Highbridge Springs Water, a thriving small business serving limestone-filtered spring water, is proof of the value of creative thinking.
Bill Griffin bought an inactive underground rock quarry nearly 50 years ago with a vision of applying his warehousing experience to turn it into a specialized storage facility. But the engineer he hired to address “humidity” said Griffin first needed to get rid of the water gushing from a hole in the 30-foot ceiling.
Located in Jessamine County near a popular rail span across the Kentucky River, Highbridge Springs Water began business in 1982, and Griffin gave responsibilities to his five daughters. Family members did literally everything initially, including convincing buyers and customers that bottled water was even a product.
However, the Griffins had deep experience in sales and marketing. They handed out their product at 5Ks and 10Ks, air shows, festivals and food shows. It took six years to turn a profit.
Today there are national brands whose volume operations allow them to sell at a lower price, but Highbridge Springs Water competes on quality, taste, convenience and customer service. It rents water coolers that hold its 3- and 5-gallon bottles.
The operation now employs a staff of 35 and bottles 20,000 gallons a day in 12-ounce, 16.9-ounce, 1 gallon and 2.5-gallon recyclable containers.

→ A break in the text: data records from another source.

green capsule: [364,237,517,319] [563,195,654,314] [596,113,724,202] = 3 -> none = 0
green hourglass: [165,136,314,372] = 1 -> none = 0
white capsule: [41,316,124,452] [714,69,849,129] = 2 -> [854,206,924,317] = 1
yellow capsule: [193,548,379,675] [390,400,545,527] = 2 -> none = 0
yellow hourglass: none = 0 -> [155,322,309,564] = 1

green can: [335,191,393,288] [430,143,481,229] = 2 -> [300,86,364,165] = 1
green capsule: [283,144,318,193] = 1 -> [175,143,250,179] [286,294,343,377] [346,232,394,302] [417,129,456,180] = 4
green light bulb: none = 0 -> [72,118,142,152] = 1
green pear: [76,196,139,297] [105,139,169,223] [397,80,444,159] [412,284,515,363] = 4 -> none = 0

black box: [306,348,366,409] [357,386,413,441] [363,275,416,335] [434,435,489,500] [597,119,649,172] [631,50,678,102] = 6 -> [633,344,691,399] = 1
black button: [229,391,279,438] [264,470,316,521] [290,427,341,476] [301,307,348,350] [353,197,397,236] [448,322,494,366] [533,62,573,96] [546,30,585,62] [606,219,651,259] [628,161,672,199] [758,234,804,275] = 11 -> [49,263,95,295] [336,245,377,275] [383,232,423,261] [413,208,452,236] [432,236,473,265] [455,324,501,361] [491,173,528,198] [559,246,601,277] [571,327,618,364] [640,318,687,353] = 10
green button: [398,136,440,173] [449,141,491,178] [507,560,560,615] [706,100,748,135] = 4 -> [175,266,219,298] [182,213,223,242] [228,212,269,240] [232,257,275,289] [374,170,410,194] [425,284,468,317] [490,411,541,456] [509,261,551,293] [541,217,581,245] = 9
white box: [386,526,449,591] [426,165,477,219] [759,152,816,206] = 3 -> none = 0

The company delivers to thousands of customers in Kentucky, and grocers in eight states now sell Highbridge Springs.
In August, President Linda Griffin accepted Commerce Lexington’s 2022 Small Business of the Year Award.
The company remains owned by the Griffin family and is one of the oldest women-owned companies in Kentucky.
TLR: What one thing do you wish you had known prior to starting Highbridge Springs?
HS: That the company would be in operation 40 years later; we would have built some things differently. Otherwise, it is good we didn’t know the amount of work and personal time that would be required to get us to the 40-year mark.
TLR: What has been your biggest challenge as a company and how did you overcome it?
HS: The first was convincing customers that we had a viable product worth buying. Many, many buyers laughed at the idea of buying water and thought it would not sell in grocery stores. We gave many introductory offers that helped get the product into the stores or rented coolers but it did not help the bottom line. Ramping up production while maintaining quality and regulatory compliance is always a challenge. The recession that began in 2008 and the recent pandemic may be the biggest challenges. Accounts disappeared overnight, with no idea of when or if they would come back. In the recent pandemic, our top priority was to get our product to remaining customers while keeping everyone safe.
TLR: What advice would you give to others who are thinking of opening a business?
HS: Be ready for sacrifice and persistence. For the first few years, family members did everything—production, sales, deliveries, billing, etc. They worked for no pay. Gradually, outside employees came on board but the business didn’t turn a profit until the sixth year of operation. Also, nobody builds a business on their own. Make your customers your friends. Support your community and it will support you back. Finally, have good relationships with a bank you can deal with for the long term.
TLR: Is your company involved in the community?
HS: Highbridge Springs has been an active community supporter since its founding 40 years ago. The company was one of the first participants in what later became the state Department of Agriculture’s Kentucky Proud program for local Kentucky products. Highbridge Springs has supported numerous community and arts organizations in Central Kentucky either as financial sponsors or in-kind contributors, including the Catholic Action Center, the Junior League Horse Show, Bluegrass Tomorrow, golf outings for a variety of causes, the Lexington Humane Society, the Bluegrass State Games, the Troubadour Concert Series, and the Chamber Music Festival of Lexington.
Because our product is a staple of life, the company has helped provide relief for dozens of natural disasters, from Hurricane Hugo in 1989 and the central Kentucky ice storms to the recent tornados in Western Kentucky and floods in Eastern Kentucky. Highbridge staff worked extended hours for two weeks following the devastating floods in Eastern Kentucky, and the company provided thousands of gallons of drinking water to those in need.
TLR: Is there anything else you’d like us to know?
HS: Dealing with a product that is essential to life, Highbridge takes pride in going the extra mile when needed. We have loaded trucks throughout the night, bottled seven days a week for four months during the drought of 1988, and shipped truckloads in times of natural disasters. That is all possible because of the dedicated employees we have been fortunate to have throughout the years and have today. Several have been with us over 20 years and we value and appreciate them all.